DAS HOLZ, EIN DAUERHAFTER WERKSTOFF FÜR PLASTIKEN FÜR AUSSEN
So wie es Hölzer gibt, die nicht brennbar sind oder nicht in Wasser schwimmen, gibt es welche, die besonders dem Zahn der Zeit trotzen. Kunstgeschichtlich wohl bekannt sind Holzskulpturen, die noch heutzutage in perfektem Erhaltungszustand sind, hiervon die bezeichnendsten Beispiele:
• Das Götzenabbild des Shiguir, die älteste bekannte Plastik, aus dem Jahre 7500 v.Ch. – Ende der Mittelsteinzeit, das im ethnographischem Museum in Yekatherinenburg in Russland zu bewundern ist
• Die berühmte ägyptische Holzskulptur Cheik- el- Beled, die gegen 2700 v. Ch. geschnitzt wurde un die zur Zeit im Kairoer Museum in Ägypten bewahrt wird.

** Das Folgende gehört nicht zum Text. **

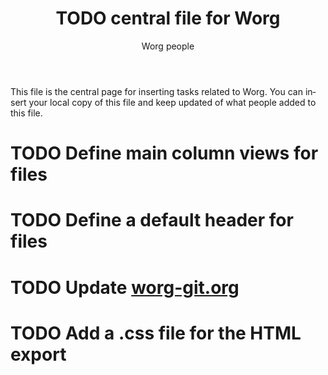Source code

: #+STARTUP:    align fold nodlcheck hidestars oddeven lognotestate
#+SEQ_TODO:   TODO(t) INPROGRESS(i) WAITING(w@) | DONE(d) CANCELED(c@)
#+TAGS:       Write(w) Update(u) Fix(f) Check(c) 
#+TITLE:      TODO central file for Worg
#+AUTHOR:     Worg people
#+EMAIL:      bzg AT altern DOT org
#+LANGUAGE:   en
#+PRIORITIES: A C B
#+CATEGORY:   worg

This file is the central page for inserting tasks related to Worg.  You
can insert your local copy of this file and keep updated of what people
added to this file.

* TODO Define main column views for files
* TODO Define a default header for files
* TODO Update [[file:worg_git.org][worg-git.org]]
* TODO Add a .css file for the HTML export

Man nimmt an, dass die ältesten, ausserhalb angebrachten Skulpturen, die uns noch erhalten sind, folgende Götzen oder Totems sein könnten:
• Götzen aus Holz aus der Siedlung Haida, in British Kolumbien in Kanada, die zur Zeit im Musée de l’ Homme in Paris, Frankreich, ausgestellt sind.
• Die grosse polinesische Plastik, die in der Sammlung Rockefeller des Metropolitan Museum of Art de Nueva York, USA, zu finden ist.
Abgesehen von der Bildhauerei gibt es auch zahlreiche Beispiele für aus Holz gebaute Tempel, Behausungen und Schiffe, die den Witterungsbedingungen getrotzt haben und uns heute noch erhalten sind, auch wenn die uns heute bekannten Verfahren zur Erhaltung des Holzes damals nicht zur Verfügung standen. Bezeichnende Beispìele hierfür wären:
• Der Tempel Horyu - ji, buddhistisches Gotteshaus in Ikaruga, Japan, aus dem Jahre 670 n. Ch., das die ältesten Bauten der Welt beinhaltet, und das von der UNESCO zum Weltkulturerbe erklärt worden ist.
• Das Wikingerschiff aus Oseberg, von 820 n. Ch. das sich z. Z. im Vikingskepene-Museet in Oslo, Norwegen, befindet.
• Der Tempel Baoguo, auch bekannt als Lingshan Tempel, aus dem Jahre 1013 n. Ch. welches die ältesten Holzstrukturen Chinas beinhaltet.
• Der berühmte Säulengang Torii in Itsukushima, Japan, aus dem Jahre 1170 n. Ch.